Work to complete:
Find the word "from" in the data below and copy each line that holds it.

********************

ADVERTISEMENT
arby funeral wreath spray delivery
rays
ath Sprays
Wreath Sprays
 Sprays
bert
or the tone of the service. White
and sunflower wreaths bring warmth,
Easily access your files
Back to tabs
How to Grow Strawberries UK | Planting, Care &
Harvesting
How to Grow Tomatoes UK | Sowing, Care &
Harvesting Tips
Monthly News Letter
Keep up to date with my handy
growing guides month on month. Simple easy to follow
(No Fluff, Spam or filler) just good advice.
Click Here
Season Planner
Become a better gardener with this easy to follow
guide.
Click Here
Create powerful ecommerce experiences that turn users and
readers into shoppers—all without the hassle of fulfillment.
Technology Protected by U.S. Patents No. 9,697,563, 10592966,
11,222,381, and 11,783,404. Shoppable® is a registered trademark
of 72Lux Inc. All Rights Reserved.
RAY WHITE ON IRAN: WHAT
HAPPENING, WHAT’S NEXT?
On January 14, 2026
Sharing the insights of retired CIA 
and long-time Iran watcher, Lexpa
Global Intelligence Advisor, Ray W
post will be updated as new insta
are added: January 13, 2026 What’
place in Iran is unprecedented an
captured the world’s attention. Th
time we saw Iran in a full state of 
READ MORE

********************

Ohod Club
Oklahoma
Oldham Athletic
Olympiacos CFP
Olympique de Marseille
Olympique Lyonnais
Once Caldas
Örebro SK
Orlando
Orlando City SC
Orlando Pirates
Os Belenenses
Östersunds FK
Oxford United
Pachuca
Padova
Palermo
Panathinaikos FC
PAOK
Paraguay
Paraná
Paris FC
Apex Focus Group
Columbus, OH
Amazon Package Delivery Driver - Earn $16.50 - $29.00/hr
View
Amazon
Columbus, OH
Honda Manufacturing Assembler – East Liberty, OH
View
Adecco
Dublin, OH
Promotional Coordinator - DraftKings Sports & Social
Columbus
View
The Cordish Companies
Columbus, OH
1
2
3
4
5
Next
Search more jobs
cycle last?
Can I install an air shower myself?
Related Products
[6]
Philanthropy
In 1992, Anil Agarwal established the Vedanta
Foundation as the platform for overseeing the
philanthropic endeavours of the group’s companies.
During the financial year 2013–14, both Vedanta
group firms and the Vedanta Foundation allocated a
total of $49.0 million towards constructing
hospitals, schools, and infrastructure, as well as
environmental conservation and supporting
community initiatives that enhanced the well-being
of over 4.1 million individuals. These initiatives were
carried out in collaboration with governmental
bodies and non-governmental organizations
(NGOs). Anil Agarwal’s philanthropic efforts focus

********************

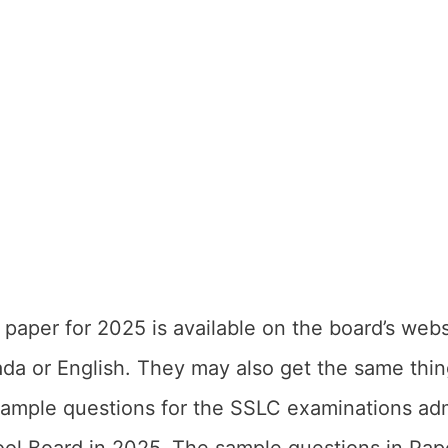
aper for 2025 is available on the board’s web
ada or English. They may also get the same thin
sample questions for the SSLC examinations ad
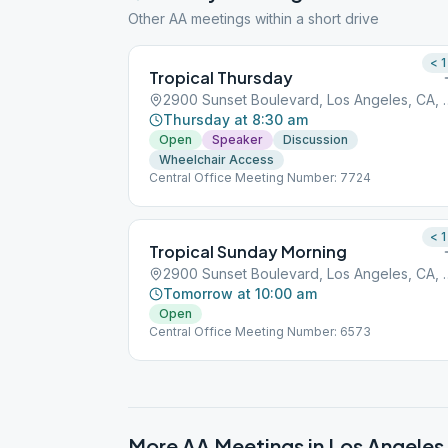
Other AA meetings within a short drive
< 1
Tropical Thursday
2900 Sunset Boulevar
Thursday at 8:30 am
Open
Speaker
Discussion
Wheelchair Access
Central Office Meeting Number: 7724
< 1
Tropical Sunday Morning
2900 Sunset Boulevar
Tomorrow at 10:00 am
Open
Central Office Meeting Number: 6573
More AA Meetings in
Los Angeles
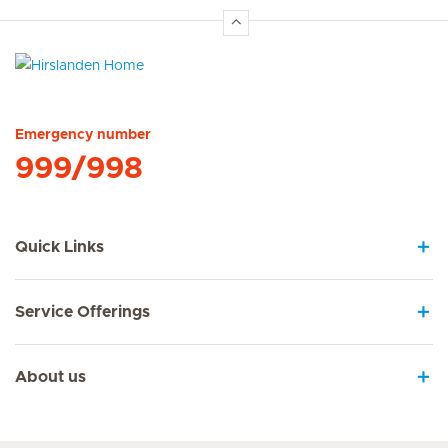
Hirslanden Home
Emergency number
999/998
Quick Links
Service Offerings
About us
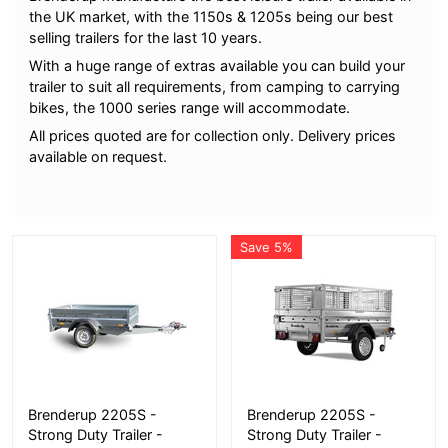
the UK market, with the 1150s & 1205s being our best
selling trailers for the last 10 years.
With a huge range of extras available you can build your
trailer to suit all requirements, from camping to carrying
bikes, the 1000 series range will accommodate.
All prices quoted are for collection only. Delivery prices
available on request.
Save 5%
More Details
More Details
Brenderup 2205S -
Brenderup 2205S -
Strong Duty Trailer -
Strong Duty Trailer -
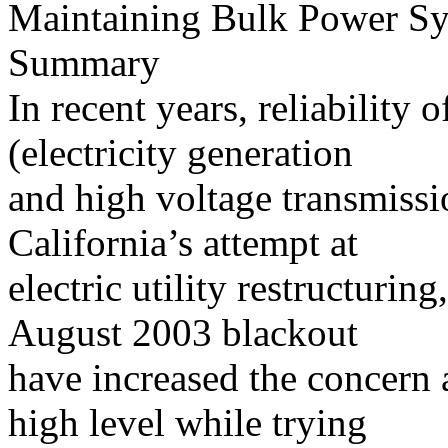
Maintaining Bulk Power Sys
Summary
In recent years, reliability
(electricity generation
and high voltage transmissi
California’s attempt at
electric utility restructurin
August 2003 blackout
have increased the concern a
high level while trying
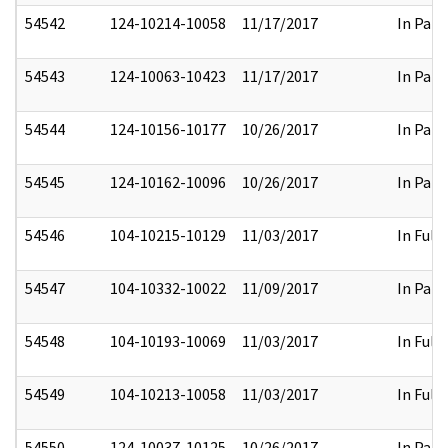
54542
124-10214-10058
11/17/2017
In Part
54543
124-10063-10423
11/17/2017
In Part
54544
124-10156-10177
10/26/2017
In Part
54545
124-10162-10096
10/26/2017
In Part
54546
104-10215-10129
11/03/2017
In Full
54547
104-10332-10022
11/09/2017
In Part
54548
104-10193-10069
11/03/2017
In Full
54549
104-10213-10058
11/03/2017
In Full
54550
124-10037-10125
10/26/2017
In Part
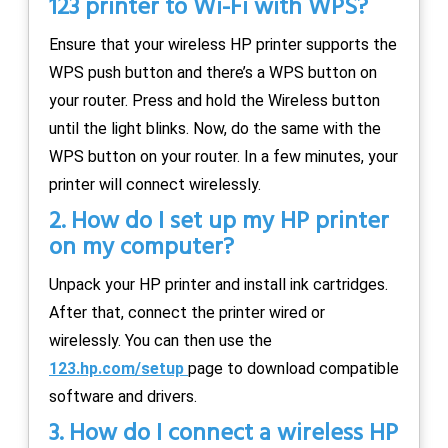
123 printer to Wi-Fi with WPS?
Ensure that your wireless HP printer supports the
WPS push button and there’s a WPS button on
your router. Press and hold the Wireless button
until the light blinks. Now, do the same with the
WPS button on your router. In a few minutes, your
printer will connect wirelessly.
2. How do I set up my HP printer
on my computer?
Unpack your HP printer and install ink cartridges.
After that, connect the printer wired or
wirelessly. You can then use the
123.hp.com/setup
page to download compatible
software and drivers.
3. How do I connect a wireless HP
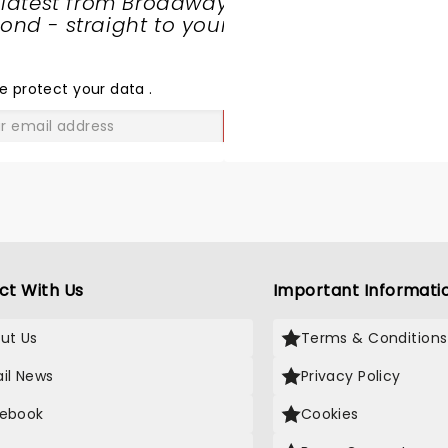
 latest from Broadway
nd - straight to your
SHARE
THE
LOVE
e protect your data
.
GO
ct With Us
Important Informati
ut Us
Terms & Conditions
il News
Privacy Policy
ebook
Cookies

********************

Result of this task:
trailer to suit all requirements, from camping to carrying
 latest from Broadway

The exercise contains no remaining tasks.